START INFORMATION SHOWN

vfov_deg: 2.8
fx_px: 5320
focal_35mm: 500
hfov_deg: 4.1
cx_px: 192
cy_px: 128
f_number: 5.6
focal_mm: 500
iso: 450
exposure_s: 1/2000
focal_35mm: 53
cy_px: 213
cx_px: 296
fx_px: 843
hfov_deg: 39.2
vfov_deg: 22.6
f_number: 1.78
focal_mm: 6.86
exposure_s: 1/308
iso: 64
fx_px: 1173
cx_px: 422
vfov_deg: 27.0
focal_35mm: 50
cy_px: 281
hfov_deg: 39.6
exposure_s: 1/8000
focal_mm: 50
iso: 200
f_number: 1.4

END INFORMATION SHOWN
START INFORMATION SHOWN

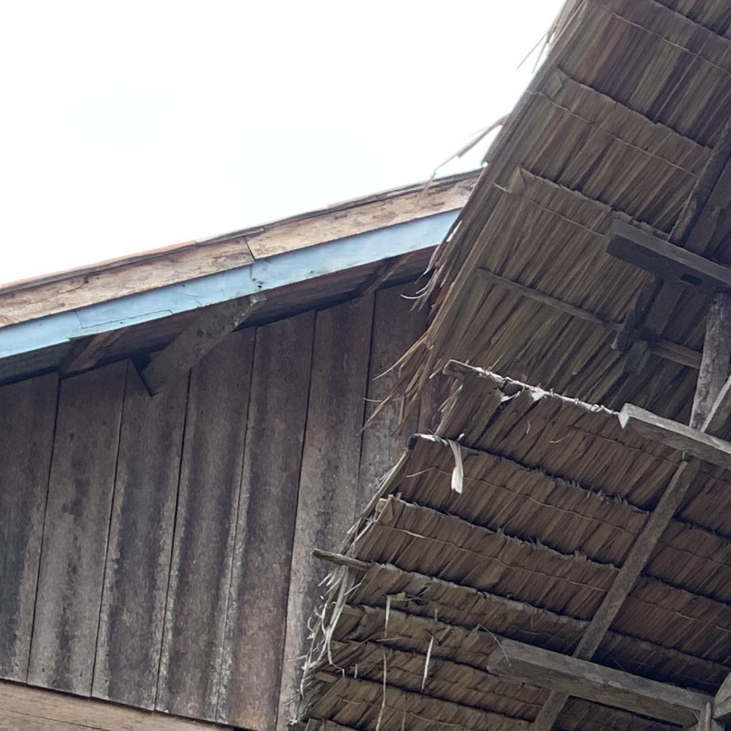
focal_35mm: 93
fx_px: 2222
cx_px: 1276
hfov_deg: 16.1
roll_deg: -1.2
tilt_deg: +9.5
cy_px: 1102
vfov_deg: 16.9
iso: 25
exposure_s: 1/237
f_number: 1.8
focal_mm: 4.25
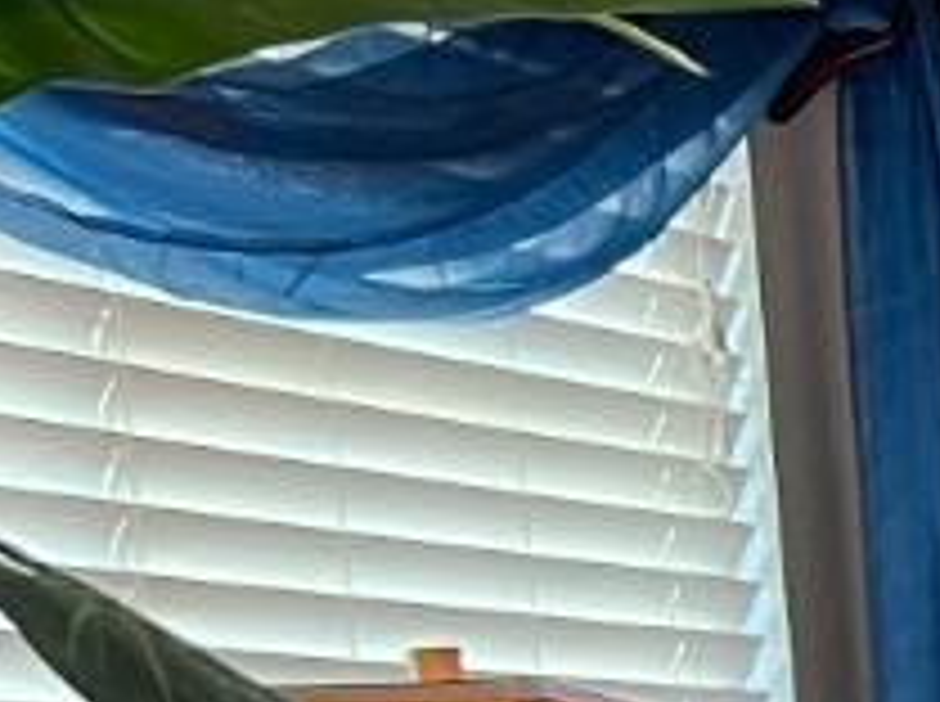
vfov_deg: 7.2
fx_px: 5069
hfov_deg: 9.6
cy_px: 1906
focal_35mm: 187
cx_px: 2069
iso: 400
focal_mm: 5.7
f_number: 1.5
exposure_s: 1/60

END INFORMATION SHOWN

WHAT YOU ARE ASKED TO DO -
With the first line being the one containing "vfov_deg: 2.8" and the last line the one containing "f_number: 1.4", transcribe exactly the lines above that fall in that range.

RESULT BELOW -
vfov_deg: 2.8
fx_px: 5320
focal_35mm: 500
hfov_deg: 4.1
cx_px: 192
cy_px: 128
f_number: 5.6
focal_mm: 500
iso: 450
exposure_s: 1/2000
focal_35mm: 53
cy_px: 213
cx_px: 296
fx_px: 843
hfov_deg: 39.2
vfov_deg: 22.6
f_number: 1.78
focal_mm: 6.86
exposure_s: 1/308
iso: 64
fx_px: 1173
cx_px: 422
vfov_deg: 27.0
focal_35mm: 50
cy_px: 281
hfov_deg: 39.6
exposure_s: 1/8000
focal_mm: 50
iso: 200
f_number: 1.4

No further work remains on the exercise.